Wildlife officials have pulled four alligators from the lagoon at Walt Disney World after a two-year-old boy was dragged into the water by one of the animals.
Though the child’s father frantically tried to save his son from the jaws of the 4-7 ft long reptile, the little boy has not been seen since he was taken on Tuesday night.
The child and his family, from Nebraska, were holidaying at Walt Disney World in Florida. They were wading in the Seven Seas Lagoon in an area where "no swimming" signs were posted when he was taken.
Nick Wiley of the Florida Fish and Wildlife Conservation, said four alligators were taken from the water overnight but officials found no immediate indication they were involved in the boy’s disappearance.
He said the alligators were euthanised and they will be cut open and their remains examined further.
The search for the child is still being considered a “search and rescue” operation, said Jeff Williamson, a spokesman for the Orange County Sheriff’s Department.
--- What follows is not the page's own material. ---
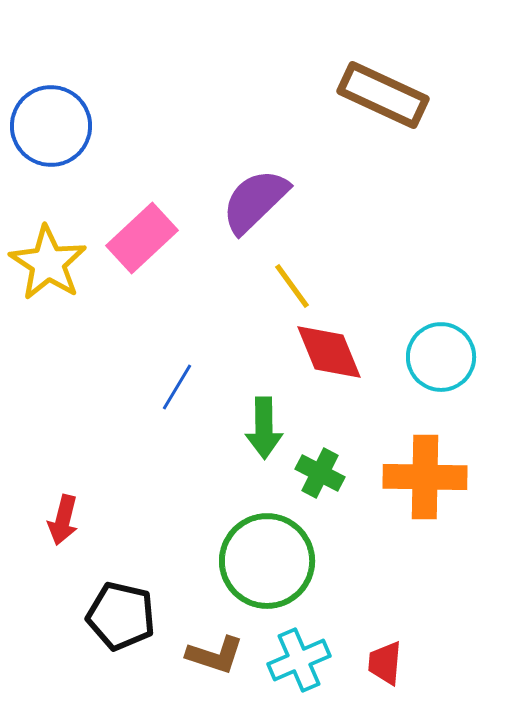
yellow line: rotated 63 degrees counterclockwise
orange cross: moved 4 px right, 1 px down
"We are very hopeful," he said at a morning news conference. "Sometimes you get the worst, but we are hoping for the best."
Williamson said the boy was at the edge of the water, probably about a foot or two into the water, when the alligator attacked.
More than a million alligators live throughout Florida, though the species remains listed as an endangered species because it closely resembles the endangered American crocodile (and hunters are likely to confuse them).
Though Florida has grown to the third-most populous state, fatal alligator attacks remain rare.
There have been 23 fatalities caused by wild alligators in Florida since 1973, according to data compiled by the Florida Fish and Wildlife Conservation Commission.
Those fatalities were among 383 unprovoked bites not caused by someone handling or intentionally harassing an alligator.
Alligators are opportunistic feeders that will eat what is readily available and easily overpowered. It's illegal to feed wild alligators because that causes them to lose their fear of humans. According to wildlife commission biologists, alligators seldom bite people for reasons other than food.
Wildlife commission statistics show Florida averages about seven serious unprovoked bites a year, and the frequency of these bites is rising. However, the likelihood of someone being seriously injured by an unprovoked alligator in Florida is roughly one in 2.4 million.